At least 10 fire departments from Vermont, Massachusetts and New York all responded to battle the flames starting at 10:45 p.m. Wednesday, and some firefighters remained on the scene Thursday morning containing hot spots. No injuries have been reported.

Fire officials told WCAZ-TV in Vermont that the grandstand was “made of wood contained in concrete, making it like an oven.”

According to the website for the radio station WBEC in western Massachusetts, “Smoke could be seen pouring from the back of the 64,000 square-foot grandstand building located on the side of the track. By about 1:20 a.m., heavy fire began to appear in the front of the building.

“A long line of emergency vehicles and tankers paraded up and down Route 7 as they refilled from a hydrant,” the WBEC report continued. “However the size of the structure and especially access to water appeared to be hampering firefighters’ efforts, according to scanner reports.”

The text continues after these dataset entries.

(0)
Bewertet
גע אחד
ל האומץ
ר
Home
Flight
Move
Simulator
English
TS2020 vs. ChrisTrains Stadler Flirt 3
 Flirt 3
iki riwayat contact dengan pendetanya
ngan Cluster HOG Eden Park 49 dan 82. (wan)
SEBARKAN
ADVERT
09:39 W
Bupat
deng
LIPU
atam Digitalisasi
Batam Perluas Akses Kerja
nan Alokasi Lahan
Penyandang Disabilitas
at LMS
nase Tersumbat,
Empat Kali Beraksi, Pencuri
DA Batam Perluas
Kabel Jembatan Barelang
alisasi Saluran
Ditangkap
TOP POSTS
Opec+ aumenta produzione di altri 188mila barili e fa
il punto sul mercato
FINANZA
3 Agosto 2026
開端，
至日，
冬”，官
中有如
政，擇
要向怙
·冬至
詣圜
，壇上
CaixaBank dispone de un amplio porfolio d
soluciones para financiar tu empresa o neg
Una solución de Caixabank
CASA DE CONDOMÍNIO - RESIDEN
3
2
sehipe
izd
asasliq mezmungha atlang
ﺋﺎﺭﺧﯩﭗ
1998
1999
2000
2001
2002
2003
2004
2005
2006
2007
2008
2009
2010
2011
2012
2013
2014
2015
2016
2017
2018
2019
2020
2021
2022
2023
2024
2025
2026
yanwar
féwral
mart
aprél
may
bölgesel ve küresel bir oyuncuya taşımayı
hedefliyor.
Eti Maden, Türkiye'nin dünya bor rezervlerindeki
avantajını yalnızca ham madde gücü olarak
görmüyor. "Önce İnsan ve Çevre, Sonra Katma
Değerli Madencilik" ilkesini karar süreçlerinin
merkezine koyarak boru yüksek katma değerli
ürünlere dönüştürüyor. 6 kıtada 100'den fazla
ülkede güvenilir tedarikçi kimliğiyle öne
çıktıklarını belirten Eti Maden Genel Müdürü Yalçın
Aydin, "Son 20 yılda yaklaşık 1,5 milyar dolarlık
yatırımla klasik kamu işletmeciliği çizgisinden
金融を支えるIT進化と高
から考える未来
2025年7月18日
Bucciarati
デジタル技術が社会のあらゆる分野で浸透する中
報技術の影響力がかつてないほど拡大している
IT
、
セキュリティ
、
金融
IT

In its prime, Green Mountain was nestled in one of the most picturesque settings in all of American racing, tucked among the trees at the southern tip of the iconic mountain range for which it was named. For Thoroughbreds, it featured a unique 13/16ths of a mile oval, with an inordinately long stretch of 1,106 feet.

Founded by Lou Smith, who owned Rockingham Park in New Hampshire, Green Mountain first hosted Thoroughbreds in 1963 and added Standardbred racing a year later. In 1968, the track was the first on the East Coast to host Sunday racing, drawing busloads of horseplayers from as far away as Philadelphia.

But the track’s rural location far away from major highways and cities largely worked against it, and Green Mountain had solvency issues almost from the start. The harness meet ran through the brutal Vermont winters, and in 1973, four years after Smith died, the Rooney family of Pittsburgh bought the track.

By 1976, Green Mountain had become the first track in the country to host Thoroughbred, Standardbred, and greyhound racing in a single year. But the lower-cost dog racing eventually forced out the horses. The final Thoroughbred program on September 12, 1976, was marred when jockey Thomas Arroyo was trampled to death.

Greyhound racing ceased by 1992, and the property changed hands several times. Over the last three decades, various developments and businesses have been proposed, including mixed-use housing and a water bottling facility. The former track also staged outdoor entertainment events like concerts and auto shows, and the vacant infield later became a popular spot for drone-flying enthusiasts.

When a TDN reporter last visited in 2005, the property was under heavy video surveillance with numerous trespass warnings prominently posted.